Beverly Hills' image as a star-studded stomping ground for the world's most glamorous socialites—and the tourists who want to be around them— doesn't seem to need much of a polish. But the Beverly Hills Conference and Visitors Bureau wants tourists to do more than windowshop on Rodeo Drive; it wants them to book off-season overnight stays at the city's tony hotels and reserve tables at its gourmet restaurants.
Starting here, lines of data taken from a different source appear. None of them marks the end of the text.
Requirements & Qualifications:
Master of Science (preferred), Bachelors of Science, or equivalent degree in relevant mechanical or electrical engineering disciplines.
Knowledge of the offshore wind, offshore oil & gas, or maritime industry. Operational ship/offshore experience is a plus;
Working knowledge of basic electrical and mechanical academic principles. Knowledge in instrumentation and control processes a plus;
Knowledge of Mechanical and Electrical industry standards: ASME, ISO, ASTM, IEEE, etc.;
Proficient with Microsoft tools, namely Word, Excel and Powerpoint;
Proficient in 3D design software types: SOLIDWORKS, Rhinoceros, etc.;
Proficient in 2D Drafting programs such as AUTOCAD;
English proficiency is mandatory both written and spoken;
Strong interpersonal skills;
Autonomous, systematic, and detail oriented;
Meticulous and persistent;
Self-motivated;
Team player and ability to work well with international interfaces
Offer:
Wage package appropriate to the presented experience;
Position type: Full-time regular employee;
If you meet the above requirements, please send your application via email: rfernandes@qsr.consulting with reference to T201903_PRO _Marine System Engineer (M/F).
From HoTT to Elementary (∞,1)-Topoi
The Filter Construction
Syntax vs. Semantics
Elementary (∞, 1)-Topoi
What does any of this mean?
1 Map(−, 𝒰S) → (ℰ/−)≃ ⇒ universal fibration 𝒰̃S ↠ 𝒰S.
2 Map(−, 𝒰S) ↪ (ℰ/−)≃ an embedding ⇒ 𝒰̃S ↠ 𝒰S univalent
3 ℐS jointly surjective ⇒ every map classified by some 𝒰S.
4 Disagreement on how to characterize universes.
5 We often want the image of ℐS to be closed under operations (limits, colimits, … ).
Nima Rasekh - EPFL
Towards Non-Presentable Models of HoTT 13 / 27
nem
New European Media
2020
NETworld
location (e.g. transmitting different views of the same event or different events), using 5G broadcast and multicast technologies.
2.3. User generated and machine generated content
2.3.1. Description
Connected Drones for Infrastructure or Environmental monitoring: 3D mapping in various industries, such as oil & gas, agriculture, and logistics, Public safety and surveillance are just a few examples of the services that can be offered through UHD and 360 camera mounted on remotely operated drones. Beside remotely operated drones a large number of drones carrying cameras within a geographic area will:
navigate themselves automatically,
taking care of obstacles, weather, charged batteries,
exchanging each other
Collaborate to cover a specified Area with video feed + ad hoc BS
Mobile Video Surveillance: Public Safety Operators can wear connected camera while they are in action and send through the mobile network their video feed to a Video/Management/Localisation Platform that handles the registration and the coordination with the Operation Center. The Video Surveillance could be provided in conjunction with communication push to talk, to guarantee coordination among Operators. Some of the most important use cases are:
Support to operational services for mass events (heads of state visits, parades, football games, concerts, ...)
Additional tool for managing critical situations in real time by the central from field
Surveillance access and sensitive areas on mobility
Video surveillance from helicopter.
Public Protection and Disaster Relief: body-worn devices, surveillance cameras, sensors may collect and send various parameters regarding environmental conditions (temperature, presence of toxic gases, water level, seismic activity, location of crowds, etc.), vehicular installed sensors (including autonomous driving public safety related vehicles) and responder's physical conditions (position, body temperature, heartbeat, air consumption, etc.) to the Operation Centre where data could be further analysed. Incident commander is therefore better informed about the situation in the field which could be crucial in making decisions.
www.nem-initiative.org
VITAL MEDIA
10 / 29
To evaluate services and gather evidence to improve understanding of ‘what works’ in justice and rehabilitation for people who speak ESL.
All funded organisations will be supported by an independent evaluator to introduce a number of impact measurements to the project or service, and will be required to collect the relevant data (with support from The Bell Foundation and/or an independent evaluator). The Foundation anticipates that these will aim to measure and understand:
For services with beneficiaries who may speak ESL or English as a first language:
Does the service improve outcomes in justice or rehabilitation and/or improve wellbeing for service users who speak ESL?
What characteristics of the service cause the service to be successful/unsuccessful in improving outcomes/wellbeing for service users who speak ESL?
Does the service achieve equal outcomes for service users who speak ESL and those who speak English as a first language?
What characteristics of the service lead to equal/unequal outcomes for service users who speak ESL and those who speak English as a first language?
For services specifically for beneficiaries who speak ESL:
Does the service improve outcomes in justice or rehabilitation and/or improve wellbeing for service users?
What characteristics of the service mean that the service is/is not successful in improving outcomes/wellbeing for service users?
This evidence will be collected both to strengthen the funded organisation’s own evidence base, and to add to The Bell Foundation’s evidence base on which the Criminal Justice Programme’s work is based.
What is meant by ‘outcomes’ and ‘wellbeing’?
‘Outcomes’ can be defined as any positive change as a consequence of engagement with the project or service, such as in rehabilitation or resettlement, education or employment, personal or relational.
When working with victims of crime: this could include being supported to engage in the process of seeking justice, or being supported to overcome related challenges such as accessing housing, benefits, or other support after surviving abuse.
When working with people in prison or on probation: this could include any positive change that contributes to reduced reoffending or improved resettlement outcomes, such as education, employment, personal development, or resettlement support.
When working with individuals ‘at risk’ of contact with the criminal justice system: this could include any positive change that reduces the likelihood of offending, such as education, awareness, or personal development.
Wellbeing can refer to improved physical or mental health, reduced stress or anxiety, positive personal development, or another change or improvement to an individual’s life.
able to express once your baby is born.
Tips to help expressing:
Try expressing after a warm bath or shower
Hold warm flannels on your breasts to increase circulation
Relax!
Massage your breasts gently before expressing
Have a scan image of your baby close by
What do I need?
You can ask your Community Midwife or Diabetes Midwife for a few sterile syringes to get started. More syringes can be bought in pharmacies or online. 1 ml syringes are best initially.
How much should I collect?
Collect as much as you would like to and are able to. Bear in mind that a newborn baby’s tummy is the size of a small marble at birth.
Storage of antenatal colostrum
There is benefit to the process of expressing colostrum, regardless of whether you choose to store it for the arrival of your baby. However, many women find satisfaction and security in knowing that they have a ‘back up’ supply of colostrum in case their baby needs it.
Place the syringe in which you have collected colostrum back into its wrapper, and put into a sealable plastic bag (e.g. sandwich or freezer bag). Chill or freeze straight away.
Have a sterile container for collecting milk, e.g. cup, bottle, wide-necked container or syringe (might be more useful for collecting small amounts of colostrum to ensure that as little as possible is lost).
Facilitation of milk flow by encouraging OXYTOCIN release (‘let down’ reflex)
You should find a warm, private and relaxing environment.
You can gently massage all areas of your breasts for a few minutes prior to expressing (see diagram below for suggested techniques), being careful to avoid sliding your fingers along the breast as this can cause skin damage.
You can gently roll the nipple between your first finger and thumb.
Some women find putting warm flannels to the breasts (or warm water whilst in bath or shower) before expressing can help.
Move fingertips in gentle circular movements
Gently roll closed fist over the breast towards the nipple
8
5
That's the objective of a $2 million campaign from independent M&C Saatchi in Santa Monica, Calif., that launches this week. Print work attempts to seduce potential visitors by personifying the city as a romantic, sophisticated young woman. One full-page ad that breaks in April magazines including Travel + Leisure and Food & Wine depicts a woman wearing a glamorous, lace-up-the-back gown (on loan from Beverly Hills' Barneys), gazing through a picture window. "Is it shopping or sightseeing?" asks seemingly hand-scripted text. Like an intimate note, smaller writing reads, "There's lots more I'd like to show you. Love, Beverly Hills."
Other messages have the woman claiming, "I know a ten-thousand-story hotel," and promising visitors, "We'll make a few stories of our own." M&C's ads "succeeded in capturing what makes this place so special," said Kathy Smits, the CVB's director.
Instead of pitching a one-time idea, M&C creatives "took a much stronger chance to differentiate Beverly Hills," said Kate Bristow, the shop's evp, director strategic planning. "It's a powerful destination brand. Even with a small budget, it [was] possible to create an enduring campaign."
The ads come as Southern Cailfornia tourism continues to recover (like elsewhere) from 9/11. The group's most recent ad spend was just $300,000, in 2003, according to Nielsen Monitor-Plus, although it spent $4 million in 1999.